I’m not in college anymore. I’ve outgrown short-term internships. I’ve applied to grad schools as a last ditch effort, but I won’t be conclusively hearing back from most in the next several months. Even as I submit my CV to dubiously creditable employers on just about every hiring website known to man, I wonder—who would hire a candidate who might quit to pursue higher education in the next 6 months? How unethical is it to lie about it? (And is it a tolerable degree of unethical, all things considered?) Am I even qualified enough for any of these jobs? Is my degree—prestigious or otherwise—worth anything at all in the Real World?
Stagnant as I am right now, am I worth anything at all?
A few weeks ago, I turned 22, and everything got a little worse.
I’m coming to terms with being officially “in my twenties.” As my mother never fails to remind me, this is the most formative era of my career, and any critical mistakes will haunt me for the rest of my life.

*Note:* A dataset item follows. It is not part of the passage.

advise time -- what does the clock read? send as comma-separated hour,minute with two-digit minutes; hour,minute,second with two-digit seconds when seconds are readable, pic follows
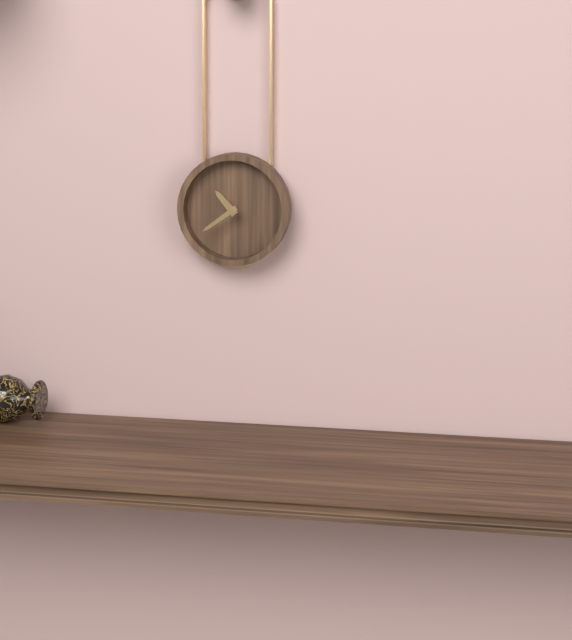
10,39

Being 22-24 is weird. At 21, it’s okay to still be unsure of the future, and at 25 you should be looking into buying property, moving up in the corporate ladder, and family planning. Whatever happens in between is anyone’s guess. But I am not only in this confusing, second adolescence (one with more bills and creepy men), I’ve slipped between the cracks of young adulthood into a liminal space wedged somewhere in the middle of “bright future ahead” and “wasted potential”.
It’s all liminal.
I have trouble thinking of the future without spiraling into a pessimistic sinkhole right now.1 With that said, however, I still want to end on a positive note—jarring tonal shift be damned.
Though it’s not always clear to see, there is comfort in knowing this liminal space is not truly as lonely as it feels. There is liminality everywhere for those keen enough to notice, and as much as we are told otherwise, it is inevitable we all land here sooner or later, at one point in time or many, many others. And as much as the entirety of this essay may suggest otherwise, I do not believe misery and shame are inextricably intertwined with uncertainty.
Quantum physics, at its core, tells us everything is made up of infinitesimal particles which are defined by an inherent degree of uncertainty—you cannot know for certain more than single thing about a particle at once. So if our entire universe is built on uncertainty, then it can’t be so bad if, momentarily, we embody our own, too.2
I propose we formulate better questions as a first step in the right direction. How do you find joy and hope in liminality? Is it by building community people who are like you? Is it by reconnecting with the people and things you love? Is it by embracing the mundanity of just existing quietly and still for a little bit? (Or by screaming into the void of Substack to empty out years of pent-up rage?)
I don’t have the answers, but I guess it’s more about the mental journey to them, anyway.
Returning to old hobbies and picking up new ones are perhaps the only silver linings I have identified so far, and it is here where I will begin directing my efforts on finding meaning and enjoyment in this languorous stage of my life. There’s some insightful commentary about labor and value and productivity and late-stage capitalism in there if you look hard enough.
I hope to someday revisit this topic with a clear mind and contentment in my heart, wearing the knowing smile of someone for whom everything did, in fact, work out in the end. I’m not quite there yet, but one can hope.
In the meantime, we have to convince ourselves that ultimately, somehow, we are greater than the sum of our parts, that everything will eventually be okay, that we have inherent worth right here in the liminal—if for no other reason than simply because we can’t rely on others to do it for us anymore.
With love,
Marce <3
I will note that having a soft place to land in between the cracks, all things considered, is not the worst thing that could happen to a person. Do not let the frustration and anger of the present blind us of the privilege we have to be in it at all.
This is a botched interpretation of the Heisenberg Uncertainty Principle, which has nothing to do with boxes and dubiously dead cats—but it makes for a nice metaphor, doesn’t it?